Cyril, who was bishop of Jerusalem, spoke to his church about receiving
communion, and he spoke of how they made of their hands a throne to hold, but
briefly, their God. For in that moment, we receive Christ, body, blood, soul,
and divinity, and we embrace and consume, being led to something even more
intimate than Simeon knew. But it is still a foretaste. Our embrace of Christ
is but a foretaste of that day we all hope for, when Christ will embrace us and
welcome us into the halls of heaven, the place he has prepared for us. We can
pray, in our preparation for each communion, and in our thanksgiving after each
communion, that this communion would prepare us for the next, conscious that
the next might be that heavenly reception where Christ will receive and embrace
us.
But let’s
not get ahead of ourselves.

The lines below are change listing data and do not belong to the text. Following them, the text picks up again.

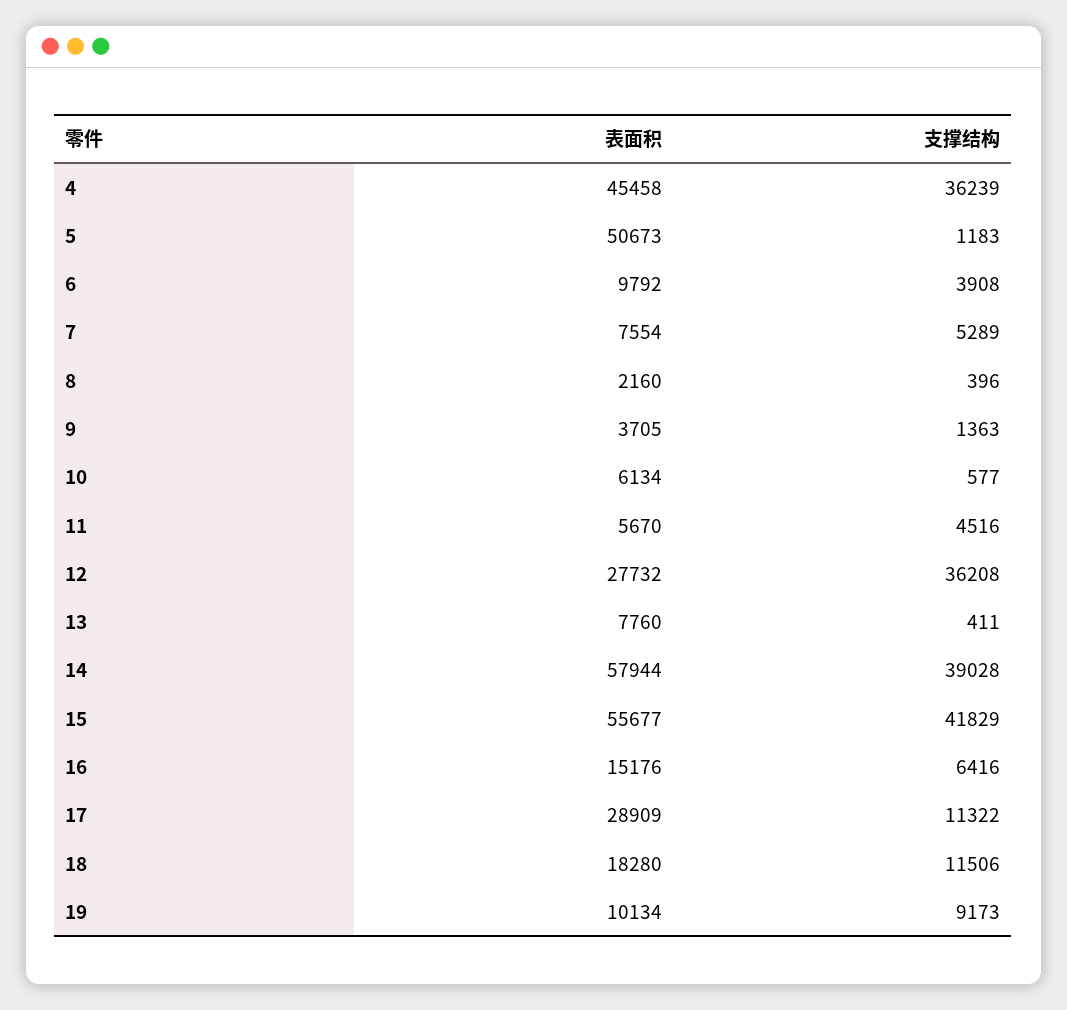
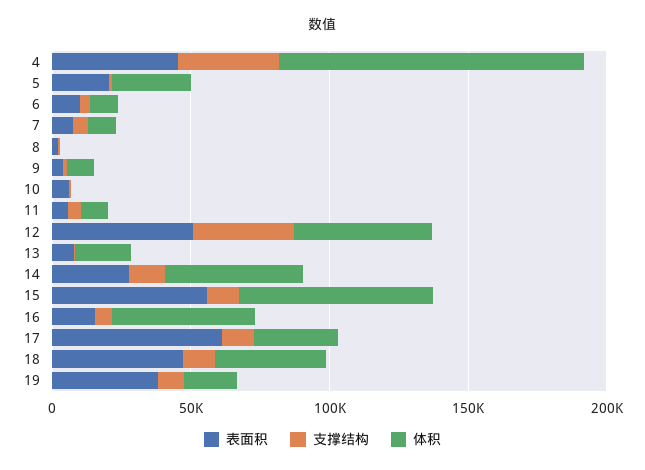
  {
    "表面积": {
      "4": 45458,
-     "5": 50673,
+     "5": 20000,
      "6": 9792,
      "7": 7554,
      "8": 2160,
      "9": 3705,
      "10": 6134,
      "11": 5670,
-     "12": 27732,
+     "12": 50000,
      "13": 7760,
-     "14": 57944,
+     "14": 30000,
      "15": 55677,
      "16": 15176,
-     "17": 28909,
+     "17": 60000,
-     "18": 18280,
+     "18": 50000,
-     "19": 10134
+     "19": 40000
    },
    "支撑结构": {
      "4": 36239,
      "5": 1183,
      "6": 3908,
      "7": 5289,
      "8": 396,
      "9": 1363,
      "10": 577,
      "11": 4516,
      "12": 36208,
      "13": 411,
-     "14": 39028,
+     "14": 10000,
-     "15": 41829,
+     "15": 10000,
      "16": 6416,
      "17": 11322,
      "18": 11506,
      "19": 9173
-   }
+   },
+   "体积": {
+     "4": 110000,
+     "5": 30000,
+     "6": 10000,
+     "7": 10000,
+     "8": 0,
+     "9": 10000,
+     "10": 0,
+     "11": 10000,
+     "12": 50000,
+     "13": 20000,
+     "14": 50000,
+     "15": 70000,
+     "16": 50000,
+     "17": 30000,
+     "18": 40000,
+     "19": 20000
+   }
  }

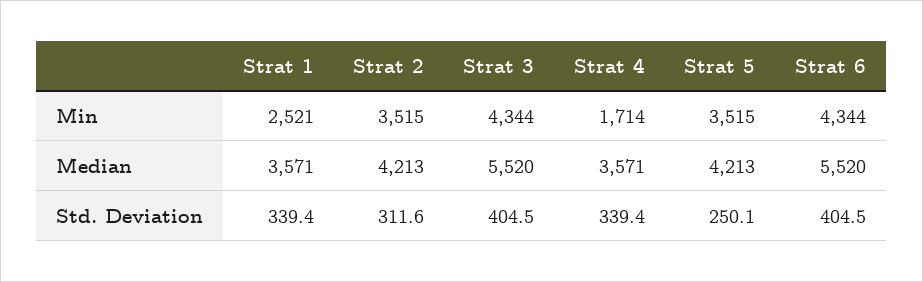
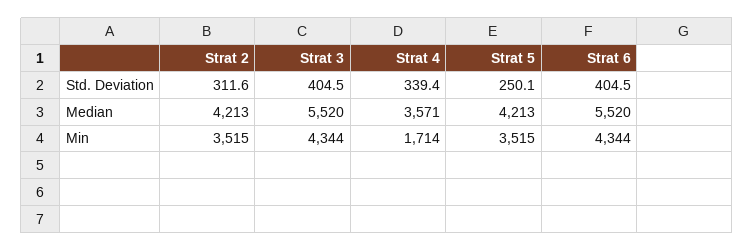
  {
-   "Strat 1": {
-     "Min": 2521,
-     "Median": 3571,
-     "Std. Deviation": 339.4
-   },
    "Strat 2": {
      "Min": 3515,
      "Median": 4213,
      "Std. Deviation": 311.6
    },
    "Strat 3": {
      "Min": 4344,
      "Median": 5520,
      "Std. Deviation": 404.5
    },
    "Strat 4": {
      "Min": 1714,
      "Median": 3571,
      "Std. Deviation": 339.4
    },
    "Strat 5": {
      "Min": 3515,
      "Median": 4213,
      "Std. Deviation": 250.1
    },
    "Strat 6": {
      "Min": 4344,
      "Median": 5520,
      "Std. Deviation": 404.5
    }
  }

The road to resurrection leads through the cross,
the cross on which Jesus, priest and victim, offered the perfect sacrifice,
re-presented to us here today in this Mass, and the cross he bids us, his
disciples, take up as we come and follow him. I’m sure Simeon didn’t know the
details of how Jesus would offer his life for the life of the world. But he
knew that dynamic. He told Mary that a sword would pierce her heart too. St.
Bernard of Clairvaux describes Mary as “more than a martyr,” because she consented
to know much sorrow. She stayed at the foot of the cross, and joined her grief with
Jesus’ pain. She stands with us when we suffer, and she bids us stand with
others on their crosses.
The founder
of my religious community, the Congregation of Holy Cross, entrusted his
religious to the patronage of Our Lady under the title, Our Lady of Sorrows, that
is Our Lady who let her heart be pierced by loving a Son who sacrificed himself
for us. I’d like to close with a few words from our Constitutions that speak of
the role she plays:
There
stood by the cross of Jesus his mother Mary, who knew grief and was a Lady of
Sorrows…. To her may sons and daughters, whose devotions ought to bring them
often to her side, she tells much of this daily cross and its daily hope.
If we
drink the cup each of us is poured and given, we servants will fare not better
than our master. But if we shirk the cross, gone too will be our hope. It is in
fidelity to what we once pledged that we will find the dying and rising equally
assured. … It is the Lord Jesus calling us. “Come. Follow me.”